IV. Moonlight on the bayou
Do you know what it means to miss New Orleans
When that's where you left your heart ?
Cette musique a mordu mon âme. Aussi puissante qu'un shot d'alcool, qu'une piqûre d'adrénaline. Ce son nouveau, obsédant, irrigue mes veines et se déverse dans mon cœur avec la violence d'un torrent. Depuis l'échec de l'audition, je rejette la musique classique. Petit monde étriqué, pétri de préjugés et de protocoles. Le Jazz de Ash n'a rien à voir ; organique, brutal, vibrionnant.
Oui, je suis retournée à Trémé... avec Ash.
Il me parle de ce quartier unique, cœur de la plus vieille communauté noire libre de Louisiane, berceau du Jazz et de la lutte pour les droits civiques. Je bois ses paroles en sirotant un verre après son concert, mais mon esprit revient sans cesse à cette révolution musicale.

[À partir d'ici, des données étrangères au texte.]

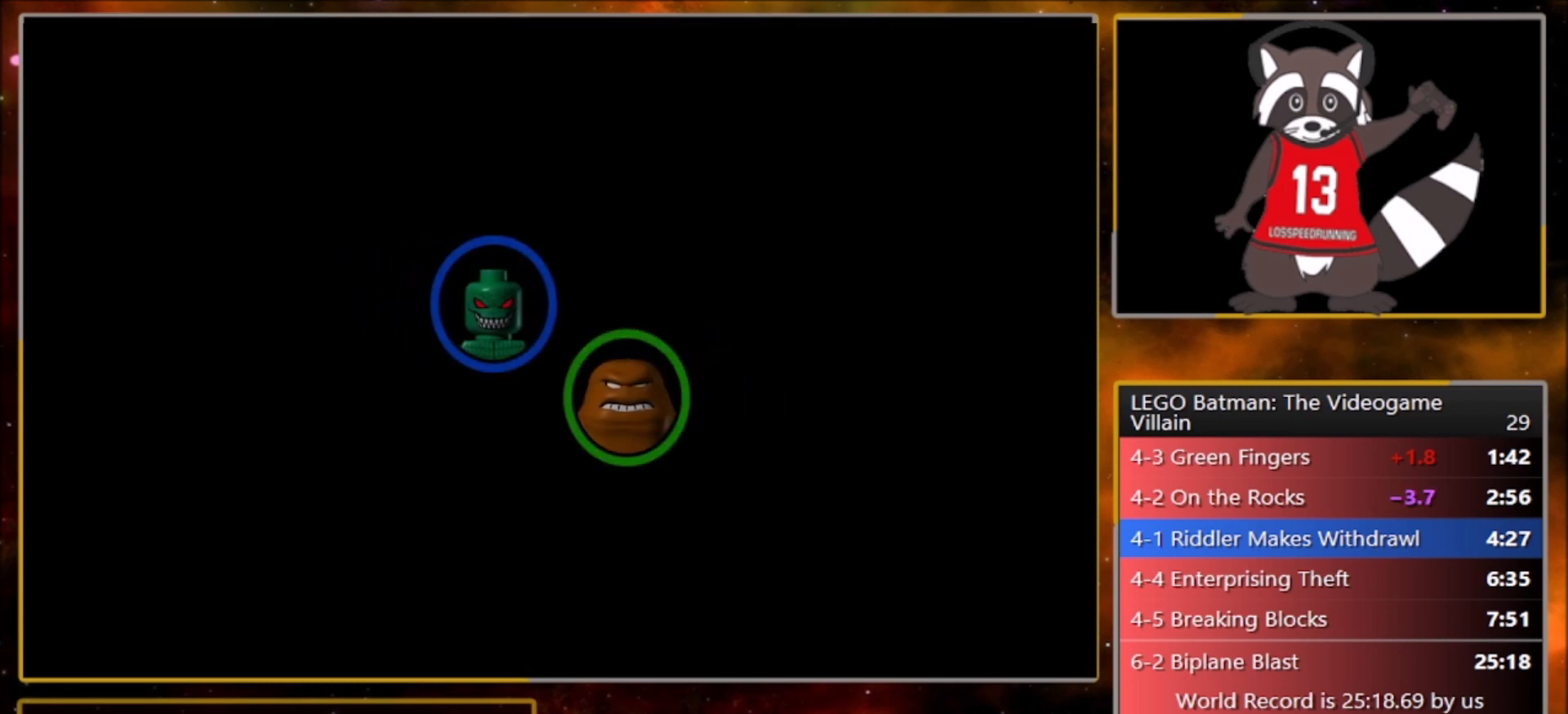
{"buttons": [], "left_stick": "center", "events": [[67, "TRIANGLE", "up"], [100, "TRIANGLE", "down"], [233, "TRIANGLE", "up"], [333, "TRIANGLE", "down"], [400, "TRIANGLE", "up"]]}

— À quoi tu penses, Grenouille ?
Je grimace à ce sobriquet, référence à ma famille religieuse et certainement à mes origines françaises.
— Tu sais qu'on ne mange pas tant de cuisses de grenouilles que ça, en France ? C'est plus rare qu'on ne le croit !
— Je trouve quand même que ça te sied à merveille.
Je roule des yeux, masquant ma gêne par le mépris.
— Mais ne détourne pas la conversation. Qu'est-ce qui trotte dans ta jolie tête ? reprend-il.
— Ce concert, encore, c'était...
— C'est ton truc, alors ? se réjouit-il, sourire en coin.
Je lui montre mon avant-bras nu.
— J'en ai encore les poils dressés, revelé-je.
Son sourire est une éclipse. Il jette un œil malicieux aux instruments délaissés, figés dans la fumée et la pénombre du lieu, un tableau endormi. Il me prend la main et me pousse sur la scène.
— Viens.
— Qu'est-ce que tu fais ?
En moins d'une minute, je me retrouve avec Ash debout devant le synthé.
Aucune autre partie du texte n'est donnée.